In the past year though, my seizures have come back. I’ve been taking my medication as prescribed faithfully but I’m now averaging 2-3 seizures a month. That may not seem like many, but when I go from two years with only maybe two seizures in that entire time to 2-3 seizures a month, something is really wrong.

So I talked to my primary care doctor about it back in July. He gave me a referral to the neurologist. The neurologist called me and set me up an appointment for September, as they’re very busy and that was the first available slot. I took it and saw him yesterday.

He’s an interesting man, with an accent I find fascinating. He did a bunch of tests and asked me questions, one of which was “what is today’s date?” I cracked up laughing because I honestly couldn’t remember. Not because my memory is overly faulty, but because I rarely pay attention to the date or even the day of the week. Every day blends into the next. I finally remembered my appointment was set for the 6th and was able to tell him that. He also asked me the capital of Wyoming. Um…yeah, I needed all the hints he gave me for that one.

He ordered blood tests to check my Vitamin D level, my cholesterol level, and to screen me for lupus since no one’s ever looked at me for that. He also sent a referral for an EEG, which I now have scheduled as well. That’s in October. I did the blood tests yesterday. My follow up appointment with him is in December, though I imagine he’d find a way to squeeze me in if something came back looking bad. I now just have to wait and see.
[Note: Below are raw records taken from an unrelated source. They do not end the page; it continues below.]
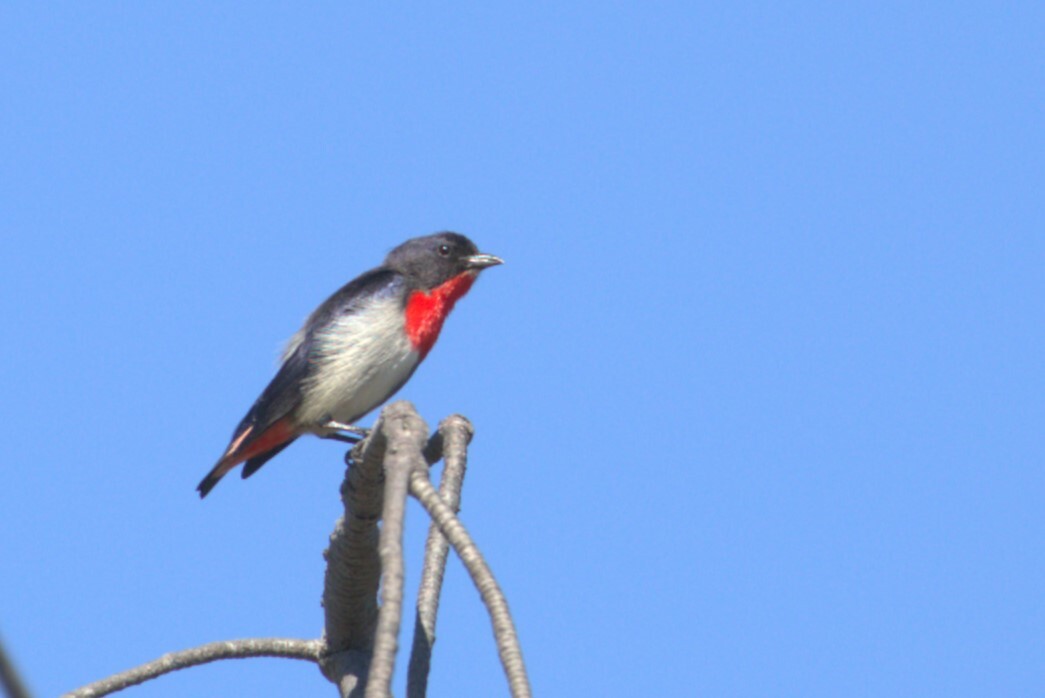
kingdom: Animalia
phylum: Chordata
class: Aves
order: Passeriformes
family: Dicaeidae
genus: Dicaeum
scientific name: Dicaeum hirundinaceum
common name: Mistletoebird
I find doctors to be an interesting breed of professionals. Some you like. Some you dislike. And some you wonder where the hell they got their degree because it couldn’t have come from a real institute of higher education. Yes, I’ve had a couple of the latter and I was ever so happy to stop seeing them as soon as I could. Like the moron who kept upping my lithium until it was to the highest adult level by the time I was eighteen.

I’m looking forward to hopefully learning what’s causing this particular short circuit. One of these days I’ll have all the answers. At least that’s what I hope.